Nobody waits for the people to get off the bus first before pushing in (Metra culture of Medellin, Colombia, does not exist here).  We did wait once until the people unloaded first, we almost missed it- the doors started closing as we were stepping in.  The girl behind us did not make it.  The bus rides are very cheap in Ecuador.  The city bus rides cost 0.25 USD, and bus rides between cities cost 1 USD per 1 travelled hour.  The gas is much cheaper in Ecuador than in Colombia.  The galon costs from 1.5 USD to 2 USD in Ecuador, in comparison to 5 USD in Colombia.  The roads and sidewalks are equally bad in both countries.  I managed to sprain my ankle because of the uneven pavement in Cali, Colombia.  Dangis banged up his knee into the top of the pole on the sidewalk in Cali, Colombia, too.  In Ecuador, we probably walk on the streets more than on the sidewalks.  Businessmen here have their stands or workshops set up right on the sidewalks.  Also, families walk hand in hand spread across the sidewalks.  Somehow they seemed surprised that we did not vanish by the time they reach us face to face.  We do a lot of wiggling.  I do not recall of having such a hard time walking in Colombia. 

The locals here seem to be extremely proud to be Ecuadorians, more patriotic than Colombians.  When we needed help in Colombia, people would try to help us, sometime even send us the opposite direction.  Colombians would rather give wrong directions than acknowledge that they did not know.  Ecuadorians more often ignore us than not, when we asked them for help. 

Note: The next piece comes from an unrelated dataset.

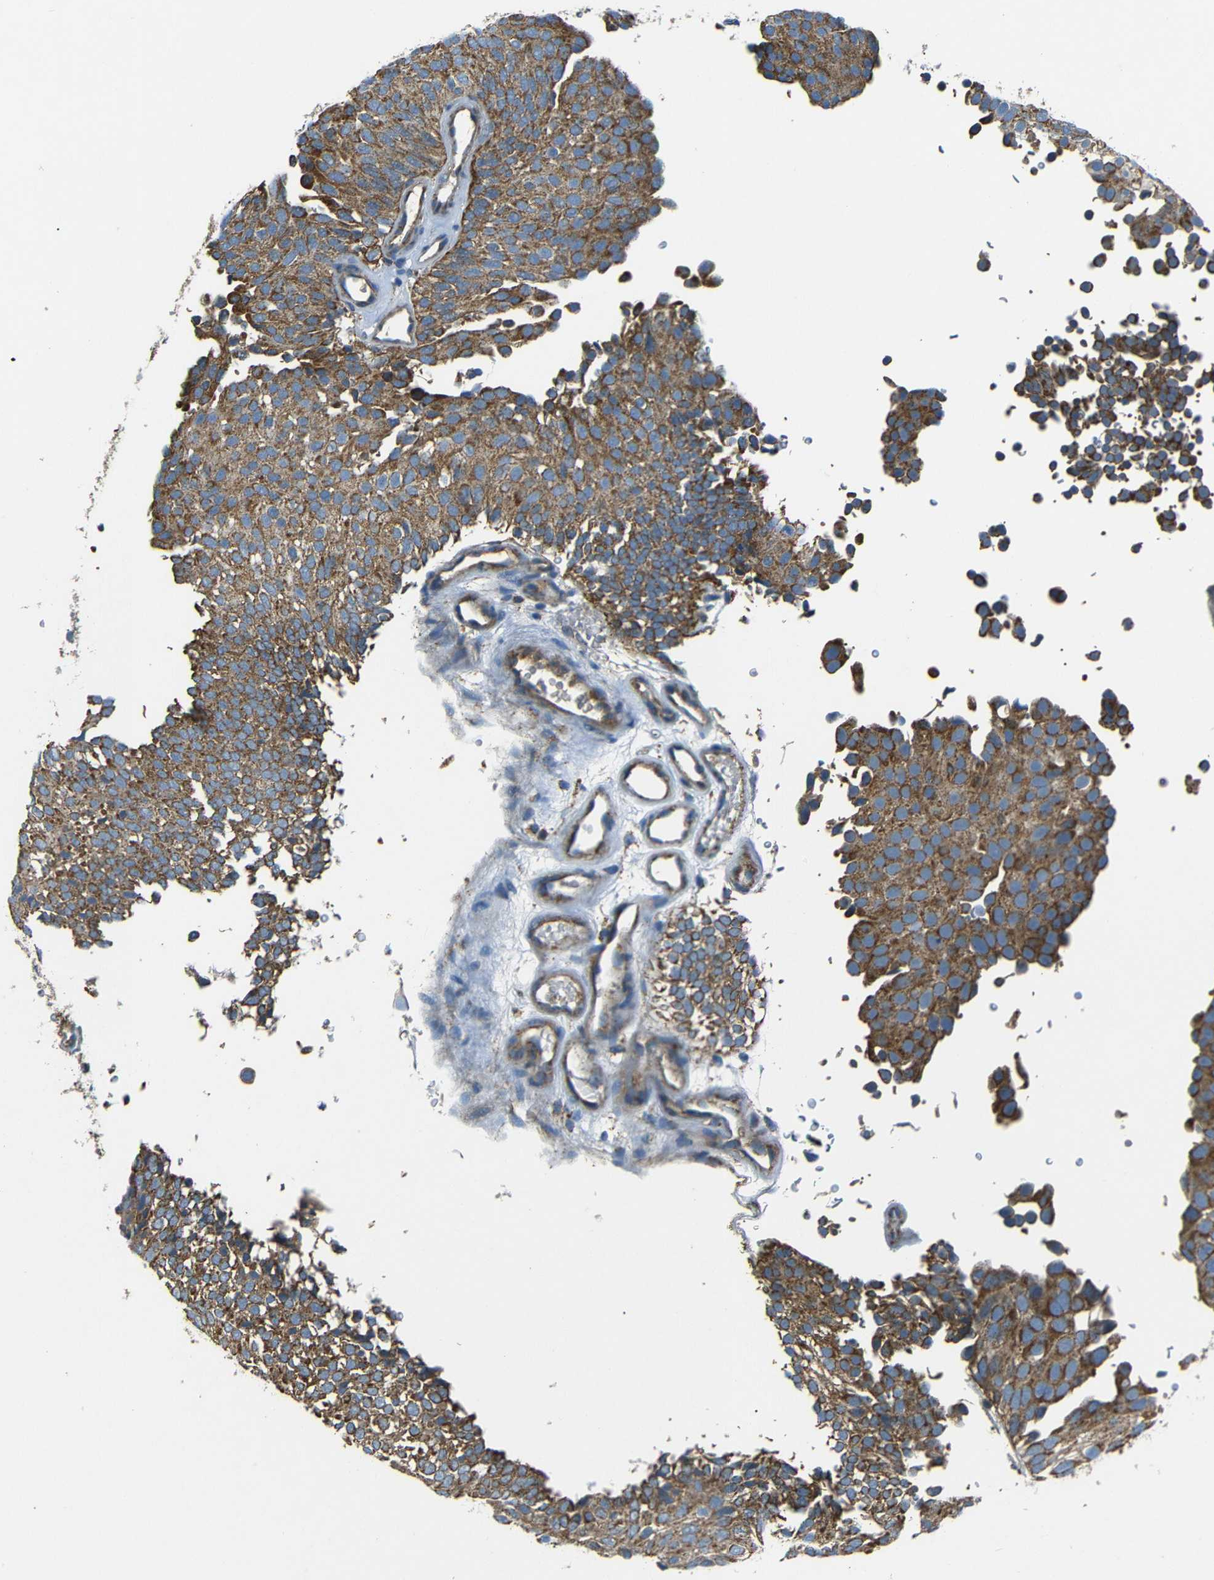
{"staining": {"intensity": "moderate", "quantity": ">75%", "location": "cytoplasmic/membranous"}, "tissue": "urothelial cancer", "cell_type": "Tumor cells", "image_type": "cancer", "snomed": [{"axis": "morphology", "description": "Urothelial carcinoma, Low grade"}, {"axis": "topography", "description": "Urinary bladder"}], "caption": "The immunohistochemical stain labels moderate cytoplasmic/membranous expression in tumor cells of low-grade urothelial carcinoma tissue. The protein is shown in brown color, while the nuclei are stained blue.", "gene": "NETO2", "patient": {"sex": "male", "age": 78}}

We always count our change.  If our change was short, the vendor in Colombia would just quickly and quietly produce the rest of it, but the vendor in Ecuador would argue.  Also, Ecuadorians appear to be more religious than Colombians.  Alcohol is not sold in the stores on Sundays, and most restaurant and little stores are closed.  During a Holy week, Manta, the city we are in right now, was a ghost town.  We found everyone at the beach.  On Fridays, most restaurants serve fish only.  Last Friday we got fish soup and the choice of 3 dishes from fish.  I guess we could here church bells from every hotel room we stayed in, at least in Ecuador. 

Some things in South America remind me of Soviet times in Lithuania.  People cut in lines here all the time.  Sometimes I wish I could speak more Spanish, so I could say something.  A lot stores lock the doors 15 minutes in advance to make sure all people leave before closing time.  The girls wear high heels to the beach, as in Palanga.   Some of the pop music reminds me of older Lithuanian or Russian older pop songs.  There a lot of girls with dancing in all the videos, kind of like in rap videos.  From what I heard, the plastic surgery is the most popular in Colombia.  Also, there are a lot of old LADA cars in Ecuador, way more than in Colombia.  All the cars are taken care for in both counties- always clean and sometimes even pimped.  And everyone drives like crazy in both countries, too.  The crosswalk and stop signs seem to be totally unnecessary, since nobody stops anyway.  There even exists a beeping language.  I believe I started to understand it.  A driver beeps, if he is passing someone to warn them not to change lanes, if he is approaching intersection, if he sees a pedestrian close by, or someone in front of them stops for any reason. 

For now, we settled in Manta, a reasonable size town with 230,000 people.  Our hostel is located on the hill, so we can see the Pacific Ocean from our room balcony.  The only other guests in our hostel are 4 sailors.  They are at work during the day, so we have the hostel all to ourselves.  The building is old with very high ceilings and spacious rooms.  We also have to share our room with ants, but they do not bother us too much.  We do sometimes get bitten by mosquitos and flies, though. 

After travelling for over 2 months now, we learned to not always listen to other people's advice.  We were advised not to visit Manta because it had nothing special to offer.  So far, we enjoyed it the most and plan to stay here for another week.  I have read a couple of books already, started taking surfing lessons for free, and we swim in the ocean during the sun set, while there is always someone playing soccer on the shore.